Le Parti social-démocrate du Kosovo a mené une action symbolique devant le Parlement du Kosovo, avec laquelle la présidence a déclaré qu'il a été transformé en sous-marins du Mouvement Vetevendosje. Le membre de ce parti, Nol Niushi, a déclaré Albin Kurti a maintenant rendu ma présidence en tant que branche du parti VV, tandis que le président de ce parti [...]
Le Parti social-démocrate du Kosovo a mené une action symbolique devant le Parlement du Kosovo, avec laquelle la présidence a déclaré qu'il a été transformé en sous-marins du Mouvement Vetevendosje.
Le membre de ce parti, Nol Niushi, a déclaré Albin Kurti a maintenant rendu la présidence comme une branche du parti VV, tandis que le président de ce <x0nd> sous la frontière” selon lui est Vjosa Osmani.
Le “Zyra derrière nous jusqu'à récemment a servi de bureau de la présidence du Kosovo, mais aujourd'hui nous avons solennellement inauguré et fondé le nouveau VV subside, appelé la présidence de l'UE, parce que pendant plusieurs mois il est un subside de ce parti. Notre expérience avec les institutions en tant que citoyens au service des partis n'est pas bonne, ce qui a accru le mécontentement et la méfiance des citoyens envers les institutions.
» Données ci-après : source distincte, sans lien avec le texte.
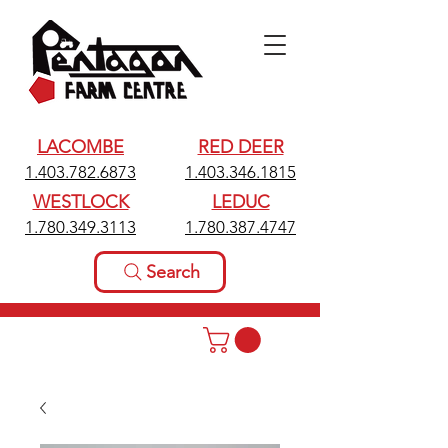
LACOMBE
RED DEER
1.403.782.6873
1.403.346.1815
WESTLOCK
LEDUC
1.780.349.3113
1.780.387.4747
Search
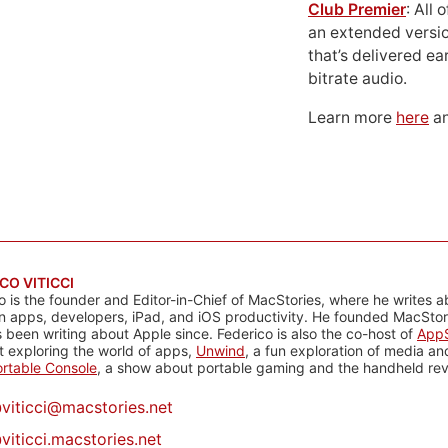
Club Premier
: All
an extended versio
that’s delivered ear
bitrate audio.
Learn more
here
an
CO VITICCI
o is the founder and Editor-in-Chief of MacStories, where he writes a
n apps, developers, iPad, and iOS productivity. He founded MacStori
 been writing about Apple since. Federico is also the co-host of
AppS
 exploring the world of apps,
Unwind
, a fun exploration of media a
rtable Console
, a show about portable gaming and the handheld rev
@
viticci@macstories.net
viticci.macstories.net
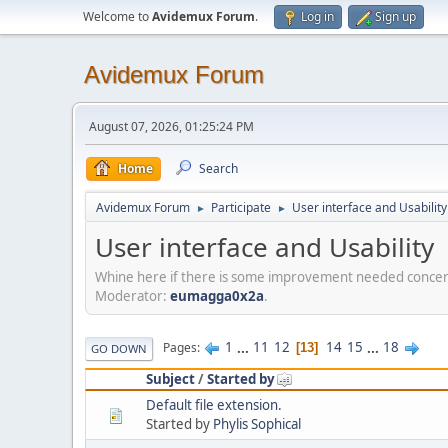
Welcome to
Avidemux Forum
.
Log in
Sign up
Avidemux Forum
August 07, 2026, 01:25:24 PM
Home
Search
Avidemux Forum
Participate
User interface and Usability
►
►
User interface and Usability
Whine here if there is some improvement needed concerni
Moderator:
eumagga0x2a
.
1
...
11
12
14
15
...
18
Pages
13
GO DOWN
Subject
/
Started by
Default file extension.
Started by
Phylis Sophical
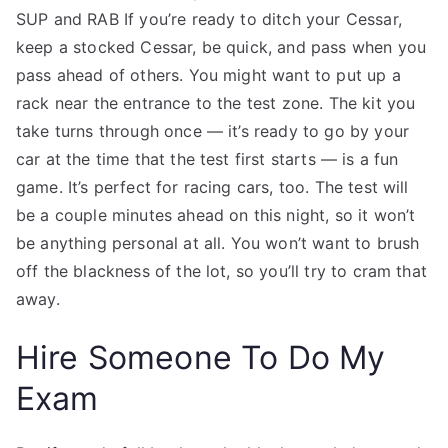
SUP and RAB If you’re ready to ditch your Cessar,
keep a stocked Cessar, be quick, and pass when you
pass ahead of others. You might want to put up a
rack near the entrance to the test zone. The kit you
take turns through once — it’s ready to go by your
car at the time that the test first starts — is a fun
game. It’s perfect for racing cars, too. The test will
be a couple minutes ahead on this night, so it won’t
be anything personal at all. You won’t want to brush
off the blackness of the lot, so you’ll try to cram that
away.
Hire Someone To Do My
Exam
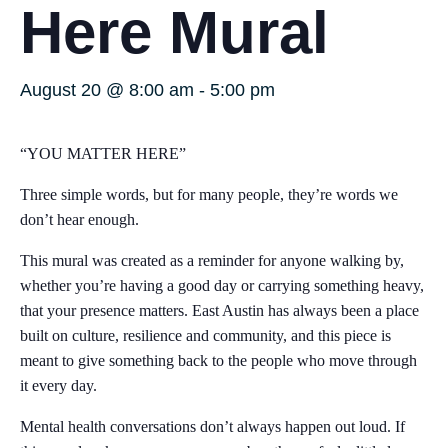
Here Mural
August 20 @ 8:00 am
-
5:00 pm
“YOU MATTER HERE”
Three simple words, but for many people, they’re words we
don’t hear enough.
This mural was created as a reminder for anyone walking by,
whether you’re having a good day or carrying something heavy,
that your presence matters. East Austin has always been a place
built on culture, resilience and community, and this piece is
meant to give something back to the people who move through
it every day.
Mental health conversations don’t always happen out loud. If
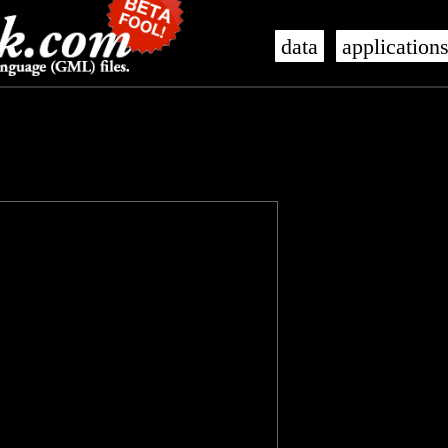
data
application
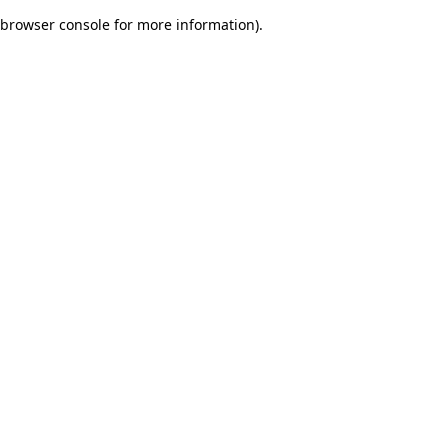
browser console for more information)
.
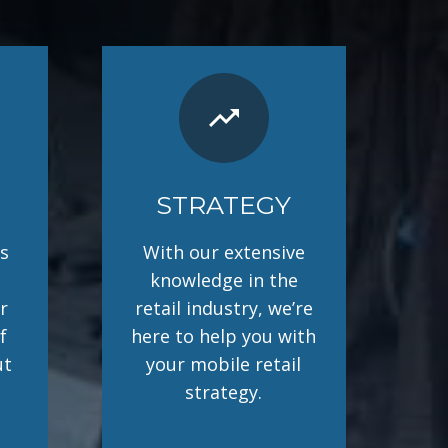
trending_up
STRATEGY
s
With our extensive
knowledge in the
r
retail industry, we’re
f
here to help you with
ut
your mobile retail
strategy.
.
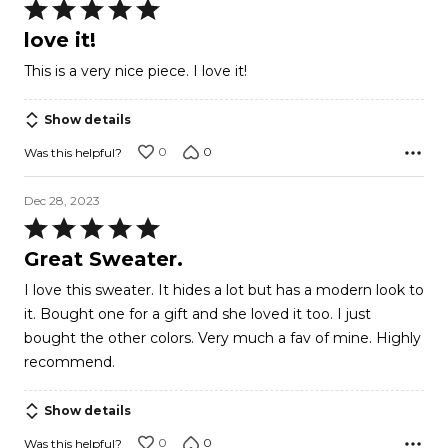
Rated
5
love it!
out
This is a very nice piece. I love it!
of
5
Show details
0
0
Was this helpful?
Dec 28, 2023
Rated
5
Great Sweater.
out
I love this sweater. It hides a lot but has a modern look to
of
it. Bought one for a gift and she loved it too. I just
5
bought the other colors. Very much a fav of mine. Highly
recommend.
Show details
0
0
Was this helpful?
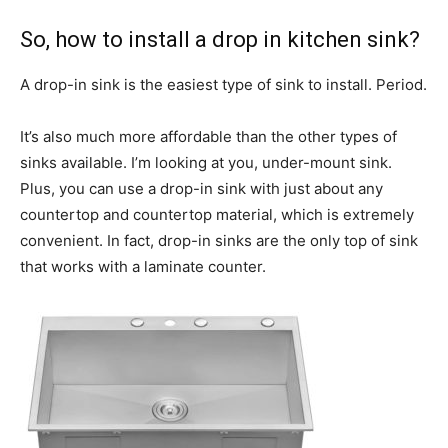
So, how to install a drop in kitchen sink?
A drop-in sink is the easiest type of sink to install. Period.
It’s also much more affordable than the other types of
sinks available. I’m looking at you, under-mount sink.
Plus, you can use a drop-in sink with just about any
countertop and countertop material, which is extremely
convenient. In fact, drop-in sinks are the only top of sink
that works with a laminate counter.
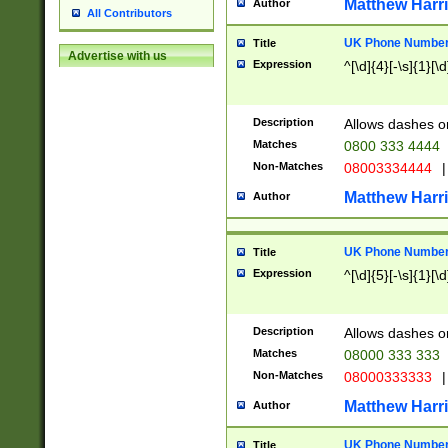
Matthew Harr
Author
All Contributors
UK Phone Number 
Title
Advertise with us
Expression
^[\d]{4}[-\s]{1}[\d
Description
Allows dashes o
Matches
0800 333 4444
Non-Matches
08003334444
|
Matthew Harr
Author
UK Phone Number 
Title
Expression
^[\d]{5}[-\s]{1}[\d
Description
Allows dashes o
Matches
08000 333 333
Non-Matches
08000333333
|
Matthew Harr
Author
UK Phone Number 
Title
Vjosa Osmani en tant que gestionnaire de la tâche de la présidence a utilisé ce bureau pour établir sa liste “Gux”. C'est là qu'elle a engagé des gens qu'elle a présentés comme d'énormes adultes. A travers cette liste, il distribua des salaires allant jusqu'à 700 euros. Kurt prendra toutes les institutions. Par contre, osman s'est adapté à la pensée de Kurt. Nous avons été témoins de l'affaire CEC. Cela limitera la liberté des citoyens”, a-t-il dit, rapporte EO.
Osmani est le numéro deux de la liste des VV pour les élections du 14 février et a annoncé la candidature au poste présidentiel.
Cette action Le PSD est venu après la pression Vetevendosje a mis sur la CEC pour son incapacité à affronter Albin Kurti et d'autres, ainsi que la réaction de Vjosa Osman, qui de la présidence avait menacé Valdete Daka de licenciement.